- _What you need to do_
Please pick out and copy every line in the records below that contains the word "satisfaction". Case counts, so only lines with matching capitalization qualify.

Working data section start

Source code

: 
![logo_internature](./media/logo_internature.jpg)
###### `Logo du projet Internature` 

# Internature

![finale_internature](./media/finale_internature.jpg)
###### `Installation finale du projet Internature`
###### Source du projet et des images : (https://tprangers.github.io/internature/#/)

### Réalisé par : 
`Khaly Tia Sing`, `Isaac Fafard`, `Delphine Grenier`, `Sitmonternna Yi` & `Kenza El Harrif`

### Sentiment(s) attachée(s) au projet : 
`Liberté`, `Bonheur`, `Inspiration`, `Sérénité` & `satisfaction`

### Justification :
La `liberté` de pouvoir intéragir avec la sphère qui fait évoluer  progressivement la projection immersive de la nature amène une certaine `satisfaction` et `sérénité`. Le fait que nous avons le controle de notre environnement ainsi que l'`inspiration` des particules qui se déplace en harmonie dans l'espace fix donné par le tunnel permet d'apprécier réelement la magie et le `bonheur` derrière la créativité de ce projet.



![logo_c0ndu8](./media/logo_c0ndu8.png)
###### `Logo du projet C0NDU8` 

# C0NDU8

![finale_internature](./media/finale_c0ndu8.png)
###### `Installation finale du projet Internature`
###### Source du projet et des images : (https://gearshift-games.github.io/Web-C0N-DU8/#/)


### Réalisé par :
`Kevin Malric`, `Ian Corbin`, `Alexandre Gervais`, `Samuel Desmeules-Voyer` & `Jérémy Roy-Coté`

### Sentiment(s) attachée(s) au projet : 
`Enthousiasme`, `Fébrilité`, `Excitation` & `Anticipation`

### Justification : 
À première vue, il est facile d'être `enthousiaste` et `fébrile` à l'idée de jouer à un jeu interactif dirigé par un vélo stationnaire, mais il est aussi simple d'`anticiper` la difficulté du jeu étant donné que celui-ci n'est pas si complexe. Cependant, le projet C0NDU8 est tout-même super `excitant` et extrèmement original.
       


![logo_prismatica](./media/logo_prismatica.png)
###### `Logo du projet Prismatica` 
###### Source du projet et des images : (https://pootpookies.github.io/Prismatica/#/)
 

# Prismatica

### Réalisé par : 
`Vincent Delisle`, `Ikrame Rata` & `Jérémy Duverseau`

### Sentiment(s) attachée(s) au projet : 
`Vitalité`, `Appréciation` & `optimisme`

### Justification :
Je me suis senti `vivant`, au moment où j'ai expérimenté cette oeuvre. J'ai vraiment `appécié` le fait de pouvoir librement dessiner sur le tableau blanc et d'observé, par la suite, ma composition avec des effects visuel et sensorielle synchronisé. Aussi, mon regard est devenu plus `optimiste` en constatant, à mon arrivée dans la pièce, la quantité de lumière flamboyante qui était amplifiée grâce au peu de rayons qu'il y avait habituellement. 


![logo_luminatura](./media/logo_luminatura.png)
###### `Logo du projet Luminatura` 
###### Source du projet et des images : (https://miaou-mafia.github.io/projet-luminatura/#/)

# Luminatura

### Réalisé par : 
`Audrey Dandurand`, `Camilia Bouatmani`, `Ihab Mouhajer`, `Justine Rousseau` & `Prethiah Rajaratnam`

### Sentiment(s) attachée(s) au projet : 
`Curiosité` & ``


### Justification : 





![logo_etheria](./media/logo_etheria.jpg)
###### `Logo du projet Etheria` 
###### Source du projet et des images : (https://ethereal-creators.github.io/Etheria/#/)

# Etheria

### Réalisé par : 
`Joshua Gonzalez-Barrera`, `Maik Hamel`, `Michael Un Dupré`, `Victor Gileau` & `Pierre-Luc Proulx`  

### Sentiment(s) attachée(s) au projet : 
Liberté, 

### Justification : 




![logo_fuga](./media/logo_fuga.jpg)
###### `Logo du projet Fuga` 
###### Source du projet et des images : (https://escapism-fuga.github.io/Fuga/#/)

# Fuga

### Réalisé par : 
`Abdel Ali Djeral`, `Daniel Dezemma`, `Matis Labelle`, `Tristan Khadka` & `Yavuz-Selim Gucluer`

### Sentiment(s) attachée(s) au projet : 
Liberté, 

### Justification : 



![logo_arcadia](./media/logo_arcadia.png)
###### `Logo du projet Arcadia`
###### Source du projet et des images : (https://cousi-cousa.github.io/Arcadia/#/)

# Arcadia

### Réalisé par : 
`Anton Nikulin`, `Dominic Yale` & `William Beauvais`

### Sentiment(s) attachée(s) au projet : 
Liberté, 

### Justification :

Working data section end

- _Answer space_
`Liberté`, `Bonheur`, `Inspiration`, `Sérénité` & `satisfaction`
La `liberté` de pouvoir intéragir avec la sphère qui fait évoluer  progressivement la projection immersive de la nature amène une certaine `satisfaction` et `sérénité`. Le fait que nous avons le controle de notre environnement ainsi que l'`inspiration` des particules qui se déplace en harmonie dans l'espace fix donné par le tunnel permet d'apprécier réelement la magie et le `bonheur` derrière la créativité de ce projet.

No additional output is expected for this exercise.